Clinical – Head & neck

ESTRO 2025

1897

Proffered Paper Treatment Response-Adapted Risk Index Model for Survival Prediction and Adjuvant Chemotherapy Selection in Nonmetastatic Nasopharyngeal Carcinoma Liu Yang, Yi Junlin Department of Radiation Oncology, National Cancer Center/National Clinical Research Center for Cancer/Cancer Hospital, Chinese Academy of Medical Sciences and Peking Union Medical College, Beijing, China Purpose/Objective: Dynamic response to therapy is strongly associated with cancer outcomes. We aim to develop and validate the model response-adapted individualized risk index (RAIRI) as an individual prognostic approach and predictive biomarker for adjuvant chemotherapy (AC) benefit in nonmetastatic nasopharyngeal carcinoma (NPC) based on pretreatment clinical characteristics, longitudinal plasma cell-free Epstein–Barr virus DNA (cfEBV-DNA), and tumor regression measurements collected during treatment.

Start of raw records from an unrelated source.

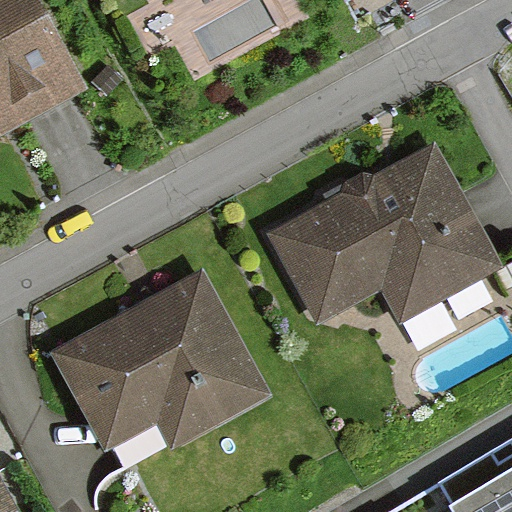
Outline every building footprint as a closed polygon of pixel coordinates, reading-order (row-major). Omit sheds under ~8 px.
[(0,0),(0,139),(90,92),(41,0),(0,0)] [(443,153),(282,238),(325,319),(395,282),(413,315),(504,268),(443,153)] [(214,277),(61,357),(111,451),(169,420),(180,443),(275,393),(214,277)] [(511,511),(511,468),(447,508),(449,511),(511,511)] [(0,511),(15,511),(0,481),(0,511)]
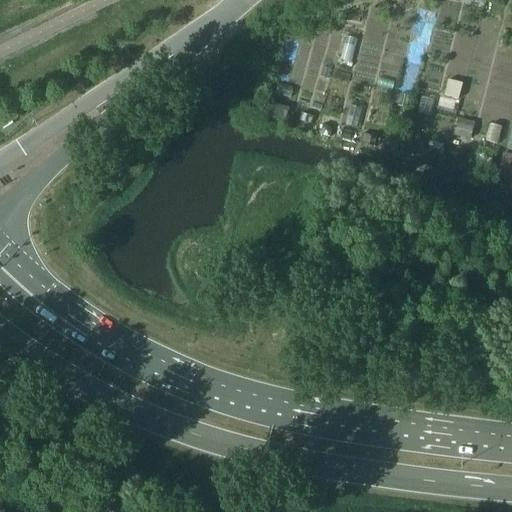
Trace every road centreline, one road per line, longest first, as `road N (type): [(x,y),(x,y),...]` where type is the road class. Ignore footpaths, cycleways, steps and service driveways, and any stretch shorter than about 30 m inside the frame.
road 1 (primary): [(511,443),(216,392),(121,349),(56,305),(0,251)]
road 2 (primary): [(0,333),(60,374),(220,444),(511,490)]
road 3 (unclassified): [(0,219),(175,52)]
road 4 (unclassified): [(175,52),(0,159)]
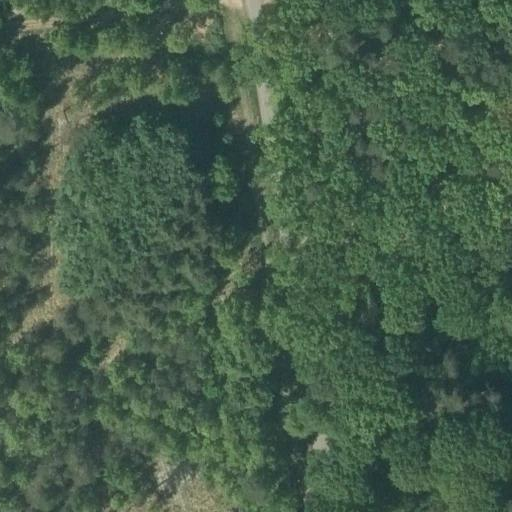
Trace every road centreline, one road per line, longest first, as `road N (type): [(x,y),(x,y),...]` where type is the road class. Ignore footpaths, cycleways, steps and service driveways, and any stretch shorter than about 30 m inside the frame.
road 1 (unclassified): [(254,0),(331,511)]
road 2 (track): [(0,21),(145,0)]
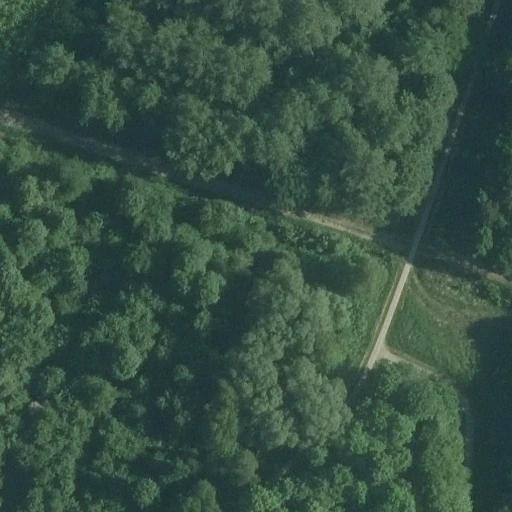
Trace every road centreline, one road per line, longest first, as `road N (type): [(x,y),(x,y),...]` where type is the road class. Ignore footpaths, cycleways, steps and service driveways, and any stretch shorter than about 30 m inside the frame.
road 1 (track): [(0,113),(413,247)]
road 2 (track): [(399,288),(0,153)]
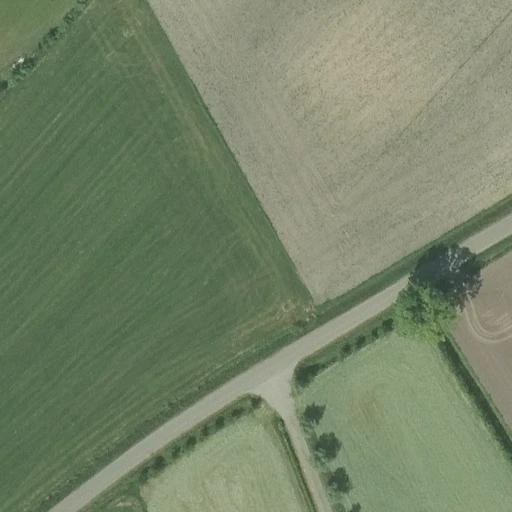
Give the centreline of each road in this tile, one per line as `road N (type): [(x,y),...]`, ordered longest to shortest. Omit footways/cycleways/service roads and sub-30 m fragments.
road 1 (unclassified): [(254,368),(511,218)]
road 2 (unclassified): [(56,511),(254,368)]
road 3 (unclassified): [(311,511),(254,368)]
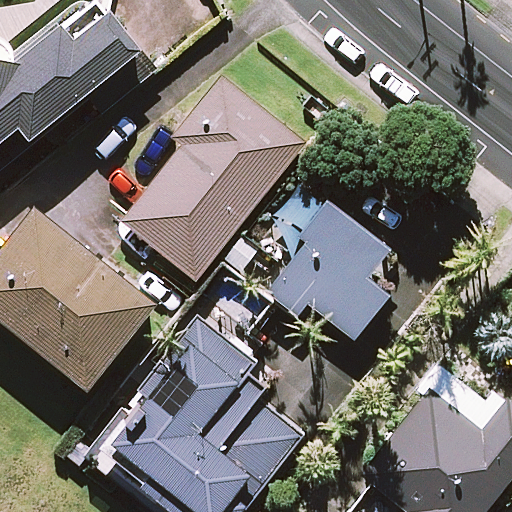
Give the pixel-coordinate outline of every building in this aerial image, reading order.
[(0,164),(25,149),(95,93),(108,109),(164,64),(113,0),(107,0),(76,26),(68,16),(18,56),(17,49),(0,45),(0,164)] [(305,141),(223,74),(178,130),(187,137),(124,216),(198,275),(305,141)] [(289,255),(266,282),(303,312),(313,300),(354,333),(390,289),(368,271),(392,242),(308,174),(260,231),(289,255)] [(38,196),(0,243),(0,306),(90,380),(159,295),(38,196)] [(275,375),(202,314),(144,384),(151,389),(97,454),(140,489),(149,479),(188,511),(241,511),(305,436),(257,396),(275,375)] [(415,387),(422,393),(363,467),(376,477),(350,510),(351,511),(477,511),(511,469),(511,399),(508,396),(499,407),(446,364),(438,358),(415,387)]
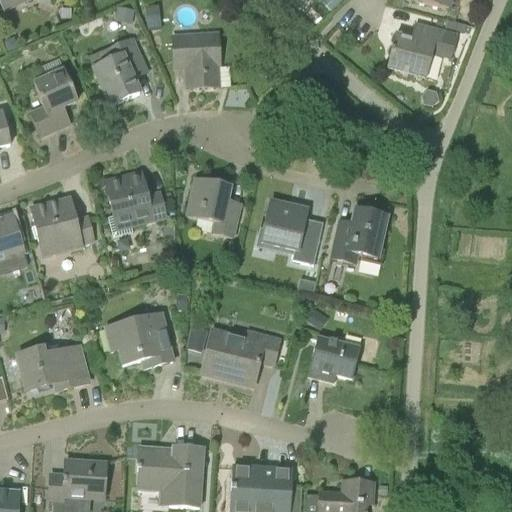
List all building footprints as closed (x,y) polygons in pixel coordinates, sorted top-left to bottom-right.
[(0,0),(0,6),(3,13),(33,0),(0,0)] [(338,0),(324,0),(322,3),(330,12),(341,2),(338,0)] [(412,0),(412,2),(446,10),(448,0),(412,0)] [(133,13),(116,10),(114,23),(131,26),(133,13)] [(155,10),(139,10),(139,24),(155,23),(155,10)] [(463,36),(465,28),(445,23),(443,31),(463,36)] [(411,42),(395,37),(390,57),(392,57),(388,70),(425,80),(431,57),(450,61),(455,38),(441,34),(415,27),(411,42)] [(215,35),(170,38),(172,73),(186,72),(187,91),(218,90),(215,35)] [(2,44),(6,54),(15,50),(11,41),(2,44)] [(88,60),(110,109),(139,96),(132,80),(146,75),(131,41),(88,60)] [(61,111),(76,105),(62,72),(32,86),(42,109),(28,115),(40,141),(56,134),(51,121),(63,116),(61,111)] [(0,150),(10,148),(1,113),(0,113),(0,150)] [(131,183),(106,189),(113,218),(107,220),(113,240),(133,235),(131,229),(165,221),(158,196),(146,199),(140,176),(130,178),(131,183)] [(231,190),(194,182),(186,220),(212,226),(210,236),(233,242),(241,207),(228,204),(231,190)] [(87,218),(86,219),(74,222),(69,202),(30,212),(43,261),(81,251),(81,249),(94,246),(87,218)] [(270,203),(260,248),(298,256),(299,252),(305,224),(307,211),(270,203)] [(339,224),(330,262),(356,268),(359,257),(377,261),(387,220),(355,212),(352,227),(339,224)] [(0,273),(5,272),(6,273),(10,274),(22,270),(25,267),(25,266),(27,265),(12,219),(0,222),(0,273)] [(173,230),(164,229),(163,245),(173,245),(173,230)] [(162,254),(159,261),(159,265),(161,269),(166,269),(169,267),(173,260),(172,256),(169,253),(166,253),(162,254)] [(297,294),(311,297),(314,285),(299,282),(297,294)] [(186,312),(186,296),(177,296),(177,300),(175,300),(175,309),(177,309),(177,312),(186,312)] [(320,333),(327,321),(313,312),(305,324),(320,333)] [(109,357),(119,354),(122,368),(155,360),(157,368),(173,364),(160,316),(102,331),(109,357)] [(206,334),(190,330),(184,351),(201,355),(206,334)] [(244,339),(211,331),(199,376),(221,382),(223,376),(255,384),(259,367),(273,370),(281,341),(246,332),(244,339)] [(352,382),(360,351),(317,340),(307,379),(320,383),(322,375),(352,382)] [(59,392),(87,385),(78,348),(45,356),(43,350),(16,357),(25,394),(57,386),(59,392)] [(160,452),(139,450),(136,494),(158,496),(157,509),(199,511),(203,452),(172,450),(172,455),(160,454),(160,452)] [(64,502),(103,504),(105,466),(76,464),(75,473),(64,473),(64,478),(50,477),(48,507),(64,508),(64,502)] [(288,511),(290,481),(255,479),(256,471),(232,469),(229,511),(288,511)] [(366,511),(367,507),(373,507),(374,486),(348,484),(347,496),(319,495),(319,500),(305,499),(304,511),(366,511)] [(0,511),(17,511),(19,494),(0,492),(0,511)]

Material/Methods: RAIRI was tested in 2,148 patients across training, internal validation, external validation, and randomized controlled trial (RCT) cohorts from three academic cancer centers. Bayesian joint model was employed for integrative prediction. Prognostic accuracy was evaluated using calibration, concordance indices (C-indices), and areas under the curves (AUCs). RAIRI’s performances of predicting AC benefit were examined in patients from two RCTs (NCT02958111 and NCT02143388) designed to assess AC’s benefit in high-risk stage III/IVA NPC. Results: RAIRI incorporates six pretreatment characteristics (age, T-stage, N-stage, cfEBV-DNA, lactate dehydrogenase, and central-nodal-necrosis), longitudinal cfEBV-DNA, and tumor regression measurements (Figure 1). RAIRI predictions were made in the context of time and refined using serially collected longitudinal data (Figure 2). In the training cohort, RAIRI demonstrated accurate calibration and high prognostic accuracy (C-index 0.849, AUC 0.895), significantly superior to the conventional models. The internal validation, external validation, and RCT cohorts confirmed RAIRI’s prognostic accuracy with C-indices and AUCs all over 0.8. In the RCT cohort, RAIRI identified approximately 70% of low-risk patients that did not benefit from AC, whereas the high-risks experiencing substantial benefits from AC versus observation (5-year PFS, 58.7% vs. 22.8%; HR=0.40; 95% CI, 0.22–0.73). Predictive performance of RAIRI for AC benefit was consistent across various clinical subsets and beyond post radiotherapy cfEBV-DNA.